SELECTED TEXT:

--- Begin ---

When ORC moved out of Hive, it didn’t bring the ACID work along. I’d like
to start working to remedy that. I wanted to give an outline of how I am
thinking of approaching it.
In general, I plan to focus on supporting the new split update (aka ACID
2.0) layout, where delta files contain either all inserts or all deletes
(updates are accomplished by putting in a delete and an insert). This is
what Hive supports in its trunk (but not in Hive 1 or 2).
I also plan to follow the ORC pattern of focusing on vectorized row batches
first, and then building the row by row readers and writers as shims on top
1) Build a version of RecordReader that can handle ACID files. This would
be roughly analogous to Hive’s VectorizedOrcAcidRowBatchReader.
2) I haven’t looked into the details here yet, but I assume I will need
some changes on the Writer side as well to handle writing out base versus
delta files as well as insert versus delete delta files.
3) Put the shims in place to support ORC equivalents to Hive’s
AcidInputFormat and AcidOutputFormat.

--- End ---

GIVEN INFORMATION:
--- Begin ---

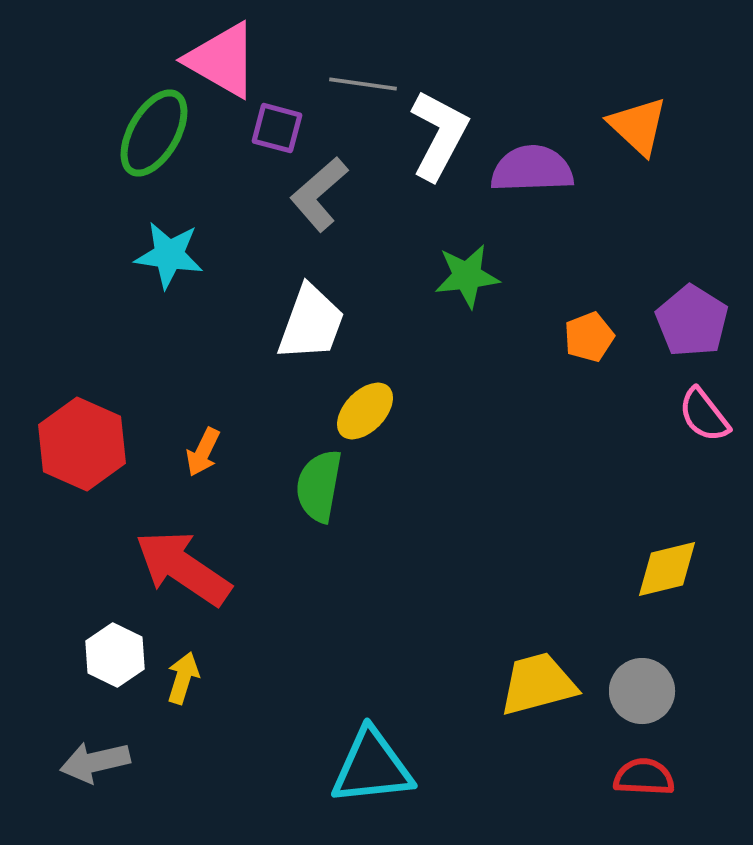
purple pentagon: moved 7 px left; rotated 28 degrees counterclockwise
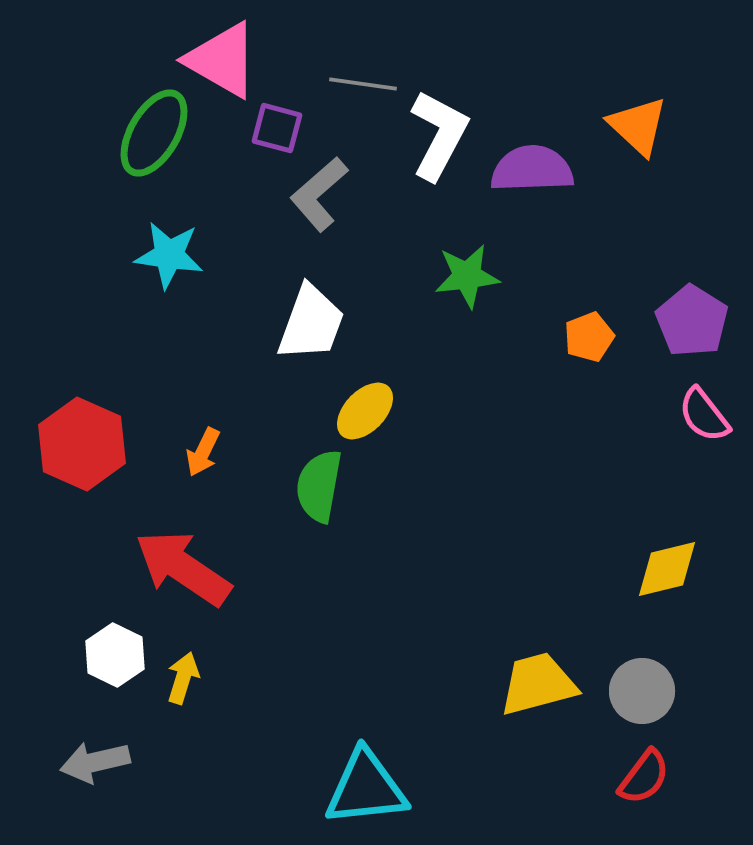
cyan triangle: moved 6 px left, 21 px down
red semicircle: rotated 124 degrees clockwise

--- End ---

WHAT TO DO:
(1) Answer the following from the post on ACID support in ORC, one line per answer, marked (a), (b) and (c).
(a) In the split update layout, what do delta files contain?
(b) Which Hive class would the new RecordReader roughly resemble?
(c) For which two Hive formats should the shims provide ORC equivalents?
(2) Recast the paragraph of the ACID post beginning "In general, I plan to focus" as a short bulleted list that keeps its main facts.
(3) Write the next few sentences of the post on ACID support in ORC, picking up after its final sentence.

SET OF ANSWERS:
(1)
(a) Either all inserts or all deletes.
(b) VectorizedOrcAcidRowBatchReader.
(c) AcidInputFormat and AcidOutputFormat.

(2)
- Focus: the new split update layout, also called ACID 2.0.
- Delta files hold either all inserts or all deletes.
- An update is written as a delete plus an insert.
- Hive supports this layout in its trunk, not in Hive 1 or 2.

(3)
4) Change Hive to use the code now in ORC rather than duplicating this code
Should I do this in master or in a branch? In general I prefer to work in
master when possible. But I see a couple of reasons to branch:
1) This will require changes in Hive, some that aren’t released yet. For
example, this will depend on moving ValidTxnList to storage-api (which I
plan to do anyway, but haven’t yet). It would be convenient to be able to
depend on SNAPSHOT versions of storage-api rather than forcing a bunch of
releases. But I don’t want to do that in master because it can make it
hard for people to build and it makes releases impossible.
2) This is going to take a while and I suspect ORC will want to release
multiple times before it’s done. I’m not sure we want have half baked
features in the releases.